Ouardouz: Fablab Tanger has been involved in various projects. The classic initiative
of our FabLab community is our 3D printing. It was our first project set up with a RepRap kit and that is when we discovered this new technology. Seeing the raw parts being printed was for us a great amazement! A great feeling that only a maker can understand. The confidence gained in the assembly of this first RepRap pushed our young members to seek to develop their own completely homemade printer. After that, it has been an avalanche of more simple to more elaborate projects. Developing prototyping benches was the priority (thermoforming, plastic recycling, RepRap, thermobending, and etc.), and then later extending our projects to surrounding environments trying to develop solutions to make life easier for makers, artisans and artists.

This year a group of Ph.D. students joined the Fablab to develop even more complex projects and explore opportunities of creating greater values by developing social entrepreneurship initiatives based on the new prototyping technologies. One of the most important projects is the urban mobility based on electro-solar solutions.

Q: Tell us about your participation in Solar Orcar 2014.

Ouardouz: The Marrakech Solar race challenge was and still is an important event for our members, all mobilize to prepare for this long awaited event in Morocco. Note that the Institute for Research In Solar Energy and New Energies (IRESEN) organizes this race.  It was created to bring R & D in applied sciences nationwide, develop innovation and encourage networking. Our 2014 participation was very noticeable: Indeed our developed prototype was distinguished by its futuristic design compared to other competitors.
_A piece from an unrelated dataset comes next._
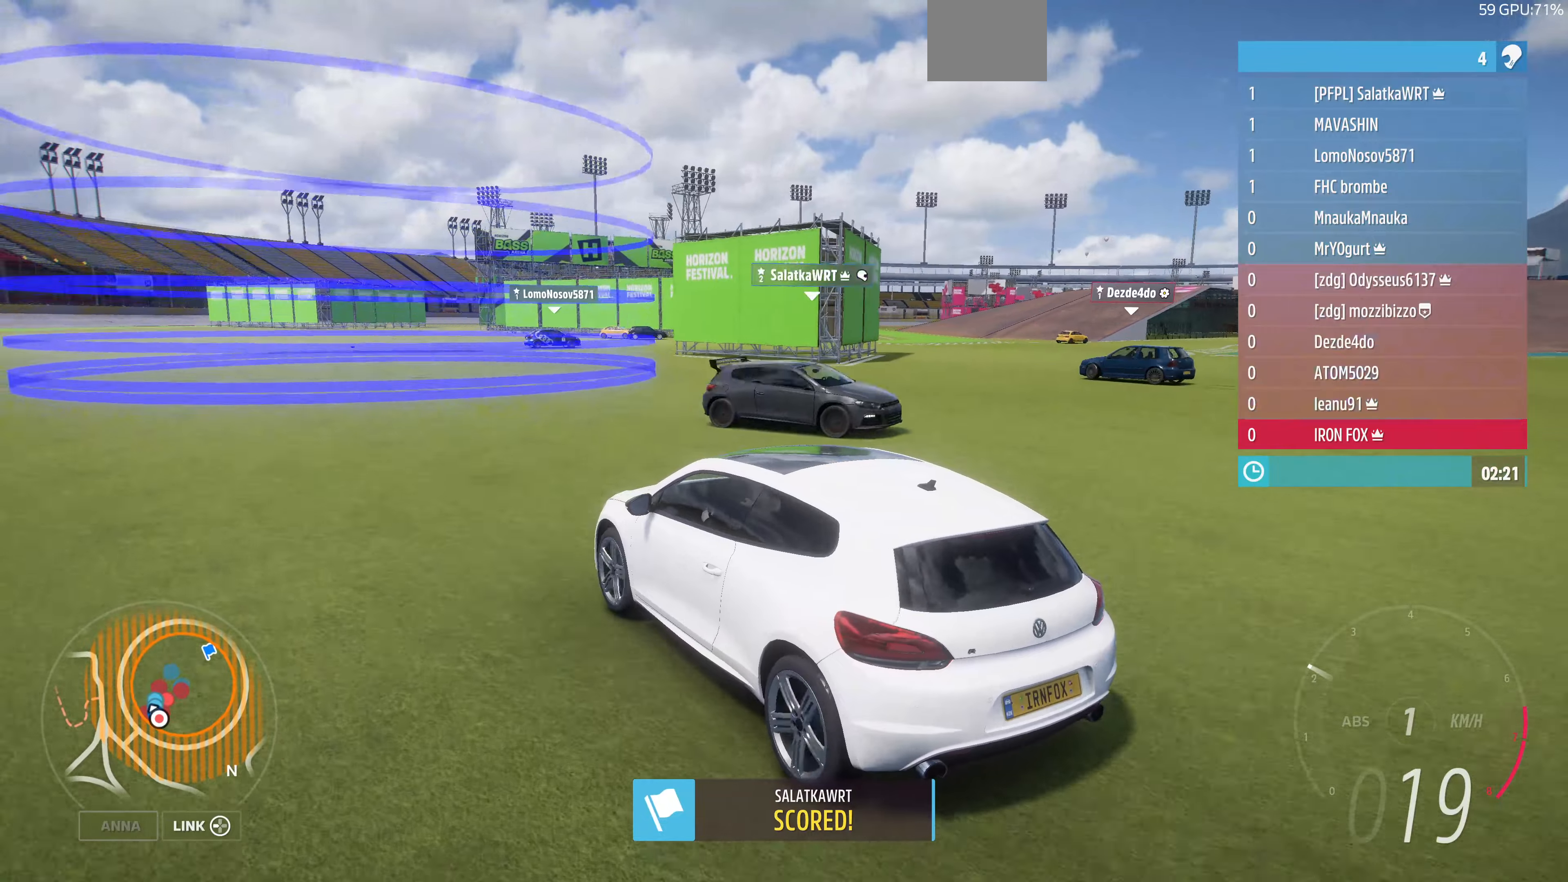
{"buttons": ["R2"], "left_stick": "up", "right_stick": "up", "events": [[33, "R2", "down"]]}
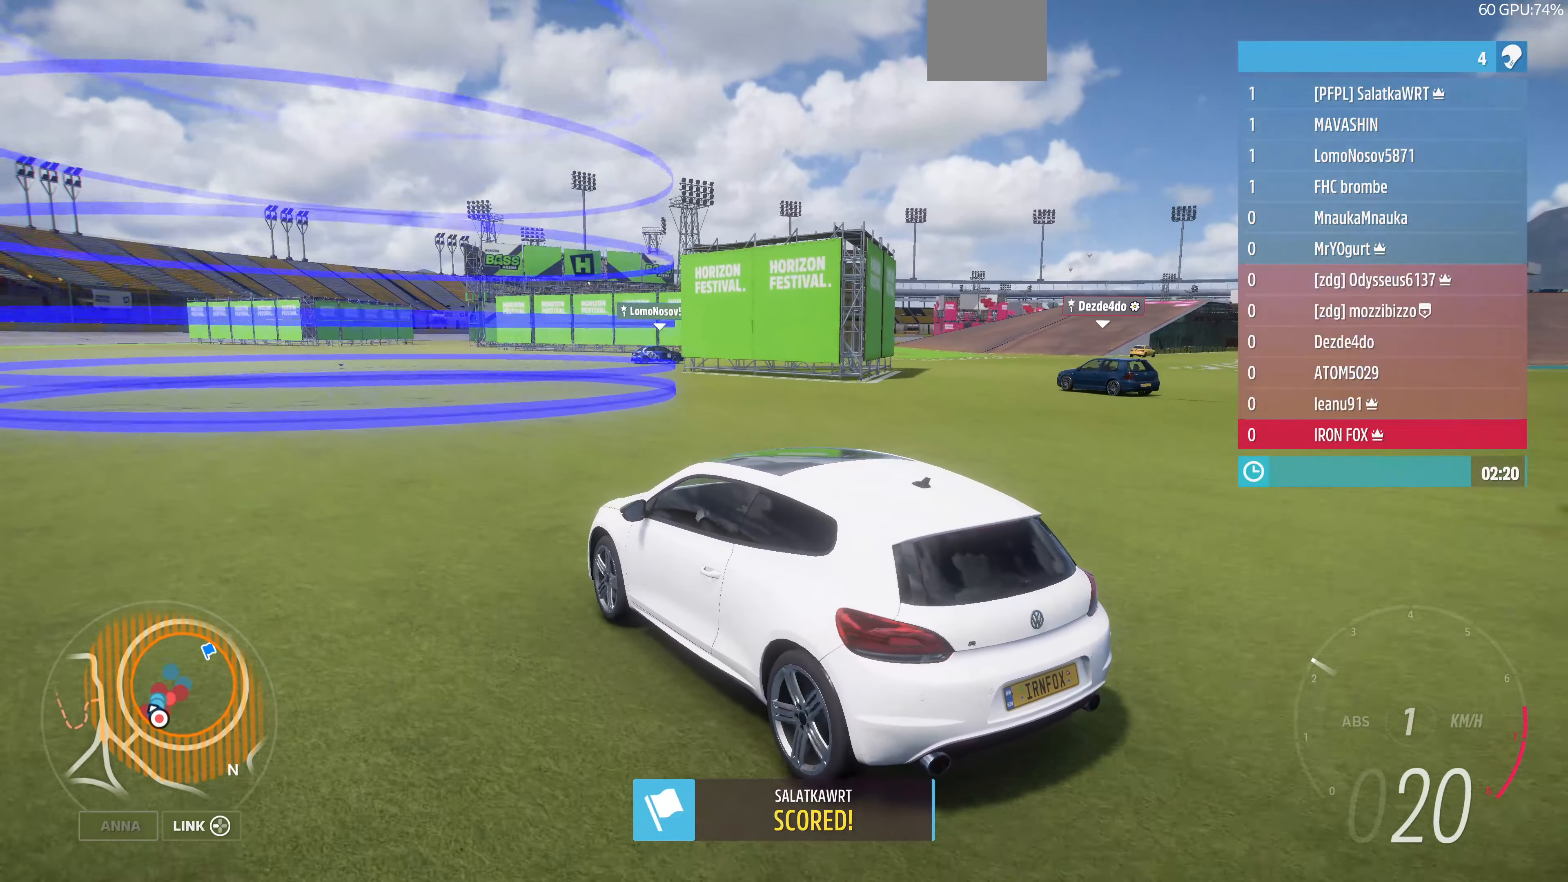
{"buttons": ["R2"], "left_stick": "up", "right_stick": "up", "events": []}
The project was 100% developed in our Fablab, it was a huge challenge due to its complexity and the stakes it represented for our young Fablab. Designing a solar car by controlling all its parameters: electric, electronic and energetic with a surface large enough to house the solar panels and be at same time sleeky and very aerodynamic, was a real challenge! In fact, it has been analogous to a year of work, as in the construction of an anthill, and many sleepless nights. Despite limited resources and lack of support, unfortunately frequent in our African countries, we were still within our time parameter. Personally, the 2014 race was a unique experience: such as managing the teams, trying to maintain a high spirit and above all play the mediator and sometimes simply be a member of the group; all these different roles where the differences between teachers and students can become very blurry.

Q:  What challenges is FabLab Tanger Morocco currently facing?

Ouardouz: The fact that Fablab Tanger led the way for other various similar or complementary workspaces in Morocco makes us proud. This space plays and will continue to play a catalytic role of innovation for Moroccan youth and even for the rest of the African youth. We began this year a dialog via a series of meetings and visits to our colleagues to share our experience. Our hope is to see one day an African Maker fair gathering all our young makers.

The challenges we face are many and antagonistic: from the struggle to survive, maintaining living spaces and unhooking the national recognition of the makers movement and to make it a national priority, to seeking new opportunities with the socio-economic world in order to evolve from development to entrepreneurship.

Q:   Finally, in your opinion what are the key steps to increase the STEM participation of girls, women and rural populations in Morocco?

Ouardouz: Our modest experience during these years at Fablab, fueled the belief that
psychological poverty is the worst handicap to the development of our society. Empowerment through innovation based on gender may be a way to emancipate our youth and pull the TRIGGER to produce change. I believe deeply that the duplication of these kinds of collaborative initiatives can contribute to awareness throughout our population that knowledge has to be built and that everyone must participate in this socio-cognitive pursuit and from time to time even to play the mediator role.